Im Dreijahresprogramm für unsere Arbeit zum Nahen Osten sind mittelfristig außerdem die Abhaltung eines Begegnungsforums bzw. einer Konferenz gewaltfreier Gruppen und Organisationen aus der Region (2017) und die Entwicklung eines Friedensdienst-Pilotprojekts „Middle East Peace Team“ vorgesehen, insofern sie den Bedürfnissen der Aktiven im Konflikt entsprechen.

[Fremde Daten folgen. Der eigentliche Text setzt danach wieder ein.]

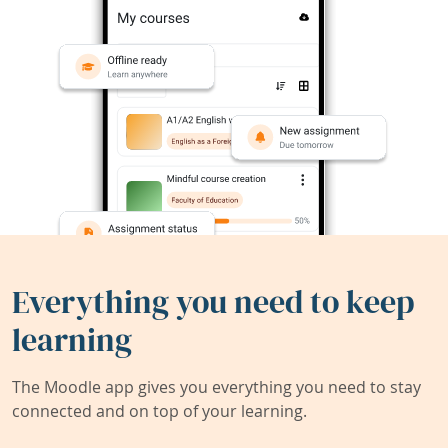
Everything you need to keep
learning
The Moodle app gives you everything you need to stay
connected and on top of your learning.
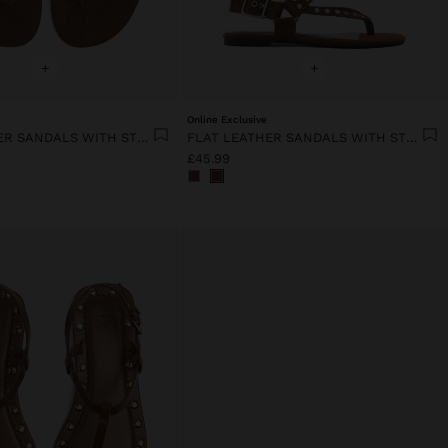
+
+
Online Exclusive
FLAT LEATHER SANDALS WITH STUDS
FLAT LEATHER SANDALS WITH STUDS
£45.99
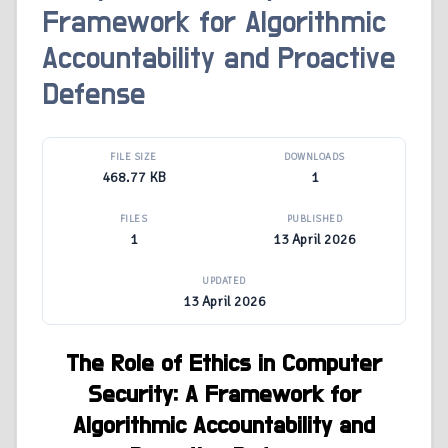
Framework for Algorithmic
Accountability and Proactive
Defense
FILE SIZE
DOWNLOADS
468.77 KB
1
FILES
PUBLISHED
1
13 April 2026
UPDATED
13 April 2026
The Role of Ethics in Computer
Security: A Framework for
Algorithmic Accountability and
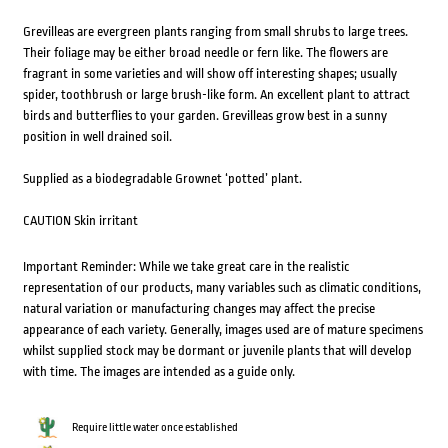
Grevilleas are evergreen plants ranging from small shrubs to large trees.
Their foliage may be either broad needle or fern like. The flowers are
fragrant in some varieties and will show off interesting shapes; usually
spider, toothbrush or large brush-like form. An excellent plant to attract
birds and butterflies to your garden. Grevilleas grow best in a sunny
position in well drained soil.
Supplied as a biodegradable Grownet ‘potted’ plant.
CAUTION Skin irritant
Important Reminder: While we take great care in the realistic
representation of our products, many variables such as climatic conditions,
natural variation or manufacturing changes may affect the precise
appearance of each variety. Generally, images used are of mature specimens
whilst supplied stock may be dormant or juvenile plants that will develop
with time. The images are intended as a guide only.
Require little water once established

Auch wenn der Versöhnungsbund bisher kein Programm zu anderen Krisenherden im Nahen und Mittleren Osten ausgearbeitet hat, verfolgen wir die Entwicklungen in der Region (Syrien, Irak, Iran, Saudi-Arabien, Jemen, Türkei) und nehmen an verschiedenen Aktivitäten wie der Delegationsreise von War Resisters International in die Südosttürkei im April 2016 teil.